Pharmacy Student Organization Educates Jackson Children on Health Safety

Posted on: November 5th, 2018 by tressa

November 5, 2018

By Whitney Tarpy

JACKSON, Miss. – Good health is no joke, but University of Mississippi School of Pharmacy students planned fun activities for children in the Jackson area last month to teach them about the importance of health safety.

Student pharmacist organization PediaRebs, which focuses on pediatric pharmacy education and service, sent volunteers to two community events in Jackson, BAPS Charities Children’s Health and Safety Day as well as Mississippi Science Fest hosted by the Mississippi Children’s Museum. At both events, student pharmacists taught children and their parents about medication and health safety.

BAPS Event_Group Shot

Student pharmacists in Jackson volunteered at local events that highlighted health safety education.

“Events like these let us educate local youth, parents and caregivers about the importance of health-related subjects, particularly vaccinations, safe medication practices and how to correctly find information on an over-the-counter medication label,” said Hayley Davis, third-year student pharmacist from Santa Maria, California. “It also gives us an opportunity to inspire young children to one day work in a health care setting, especially as a pharmacist.”

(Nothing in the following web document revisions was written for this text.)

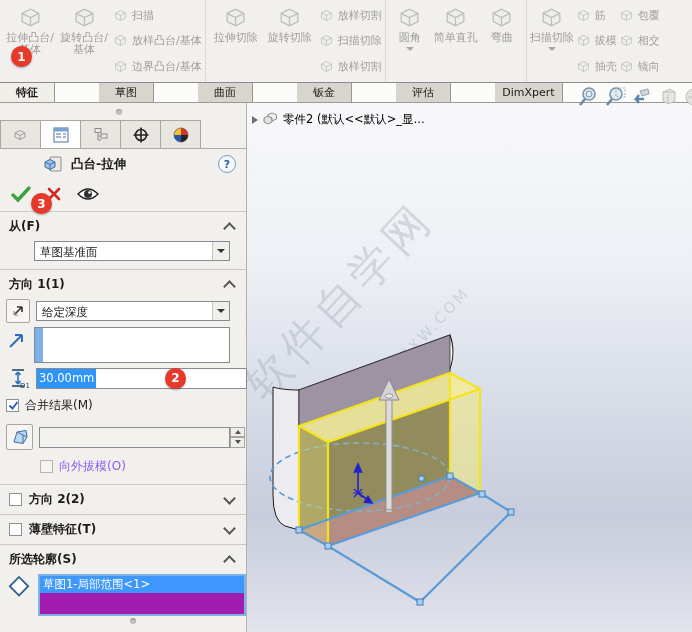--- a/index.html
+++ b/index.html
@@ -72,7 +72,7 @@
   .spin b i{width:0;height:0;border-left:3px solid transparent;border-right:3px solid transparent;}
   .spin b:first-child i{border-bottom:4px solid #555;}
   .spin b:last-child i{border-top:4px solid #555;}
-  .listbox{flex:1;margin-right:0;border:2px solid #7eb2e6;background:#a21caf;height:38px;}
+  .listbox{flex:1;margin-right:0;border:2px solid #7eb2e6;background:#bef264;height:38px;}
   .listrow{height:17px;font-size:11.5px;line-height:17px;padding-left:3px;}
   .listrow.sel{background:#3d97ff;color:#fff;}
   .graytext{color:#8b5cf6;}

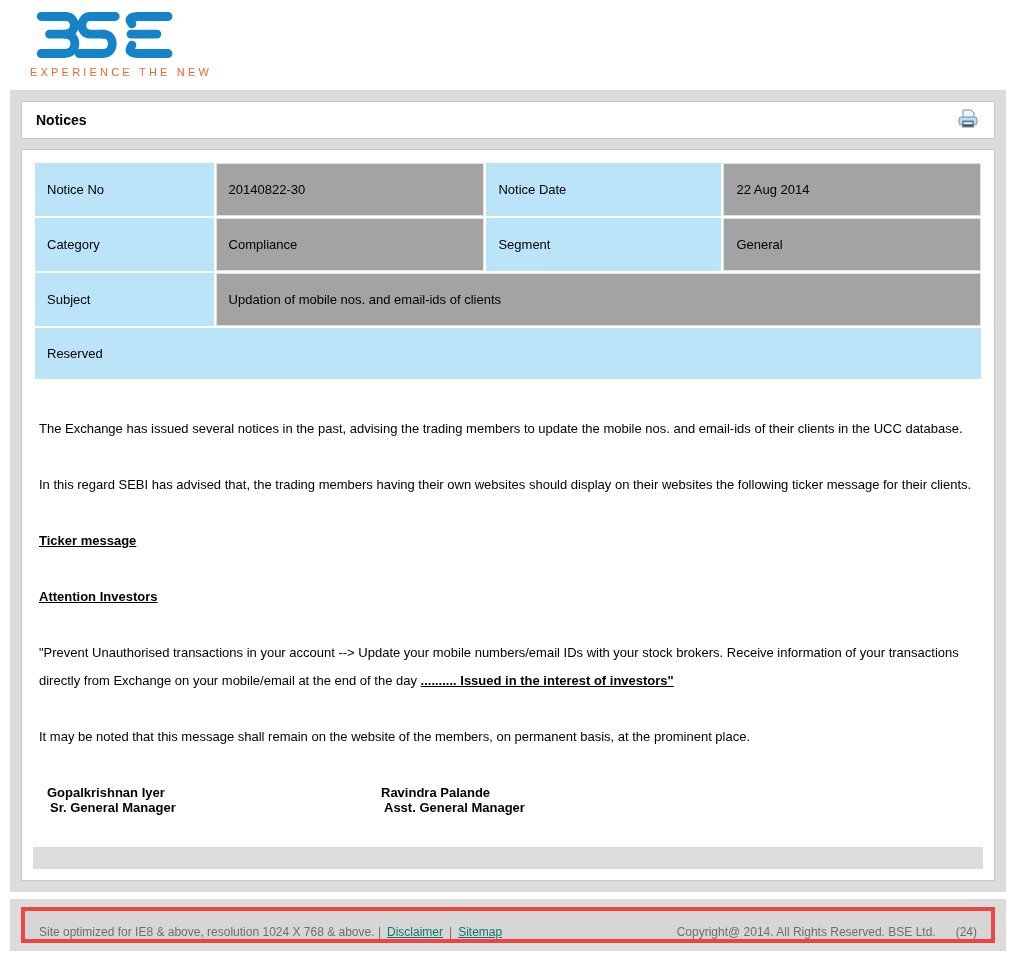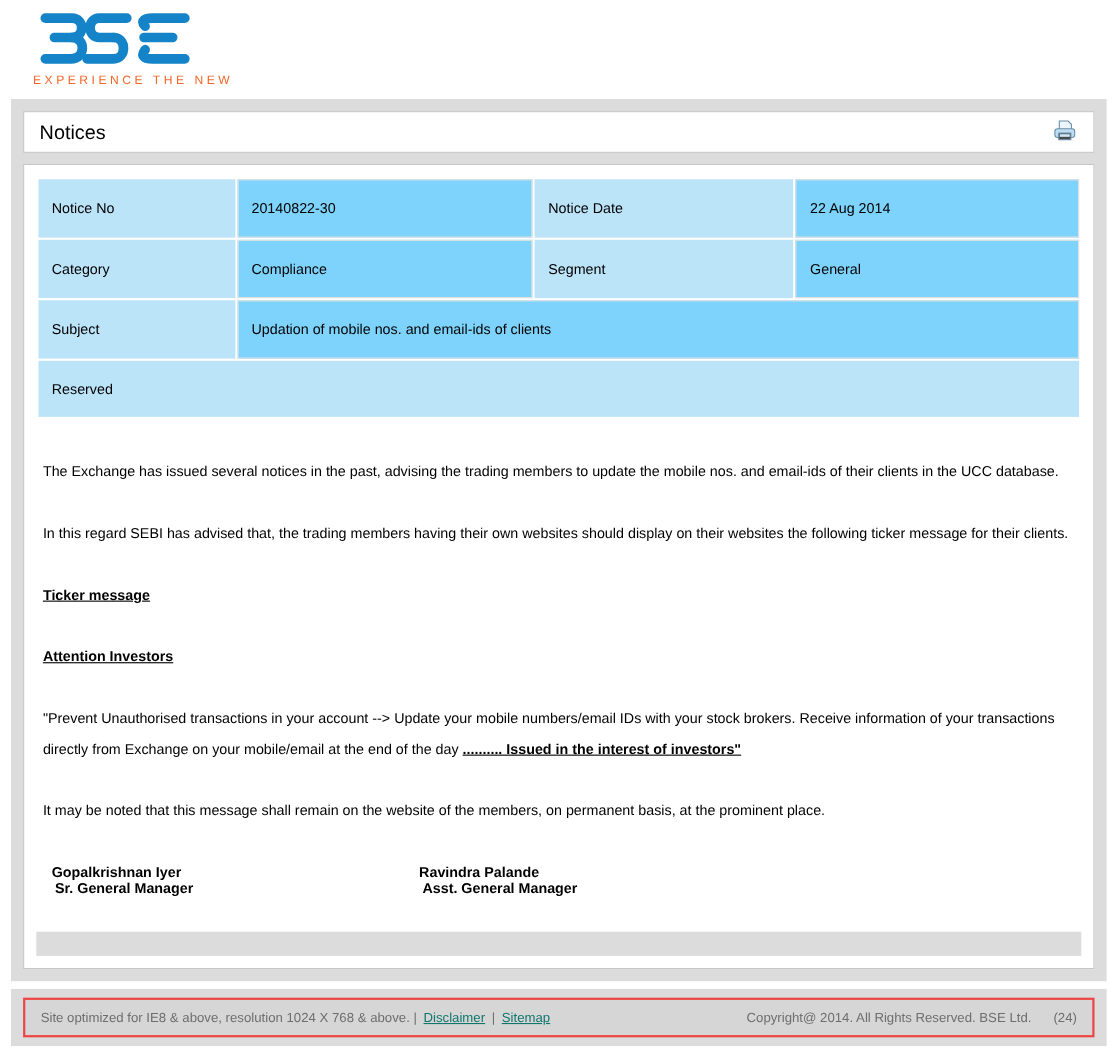--- a/index.html
+++ b/index.html
@@ -39,7 +39,7 @@
     padding: 0 14px;
     margin-bottom: 10px;
   }
-  .title-bar h1 { font-size: 18px; font-weight: normal; color: #000; }
+  .title-bar h1 { font-size: 14px; font-weight: bold; color: #000; }
   .print-btn { cursor: pointer; display: flex; align-items: center; }
 
   .content-panel {

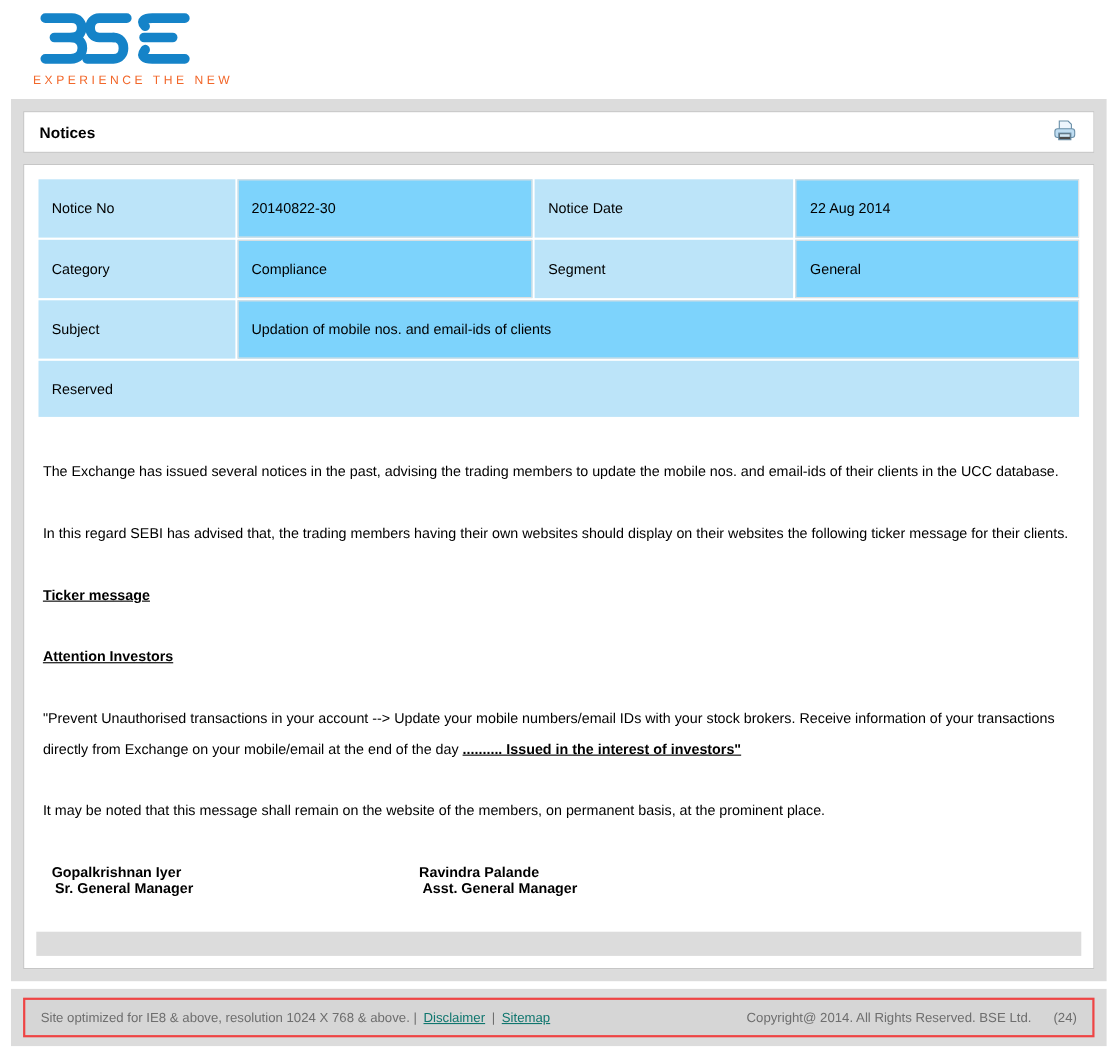--- a/index.html
+++ b/index.html
@@ -65,7 +65,7 @@
     vertical-align: middle;
   }
   td.lbl { background: #bce4f9; }
-  td.val { background: #7dd3fc; border: 1px solid #e0e0e0; }
+  td.val { background: #a3a3a3; border: 1px solid #e0e0e0; }
   col.c1 { width: 19%; }
   col.c2 { width: 28.6%; }
   col.c3 { width: 25%; }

PediaRebs members, along with other student volunteers, set up numerous hands-on stations for the kids. Activities included learning the parts of a prescription label, giving a pretend vaccine to a teddy bear, compounding with a mortar and pestle and separating beads on a counting tray.

Davis and fourth-year student pharmacist Karmen McMinn from Ridgeland, Mississippi, each said their favorite activity was “Medication vs. Candy,” where participants tried to determine which of two different pictures was medicine and which was candy.

Lily Van works with a child at Mississippi Science Fest

Ole Miss Pharmacy alum and resident Lily Van Cheng helps separate beads on a counting tray.

“The game made it easy to talk about medication safety, especially when they guessed incorrectly,” McMinn said. “We could then have a conversation about the importance of asking before you eat something.

“Games like this also make children feel included when you can direct your attention to them and make sure they understand what you are saying, instead of only addressing their parents.” 

The kids weren’t the only ones learning new things at these events. Amanda Capino, PediaRebs co-advisor and clinical assistant professor of pharmacy practice on the school’s Jackson campus, pointed out the positive benefits the students received as well.

“These events are great opportunities for student pharmacists to be involved in community outreach that teaches children about important health, safety and science concepts,” Capino said. “Student pharmacists are then able to gain more experience communicating with children and teaching them about the different roles of a pharmacist.”

Members of PediaRebs also participated in a “Reverse-Trick-or-Treating” event at Batson Children’s Hospital in October, dressing up in costumes and passing out toys to hospital patients. Other plans for the year include cooking dinner at the Ronald McDonald House in Jackson in November.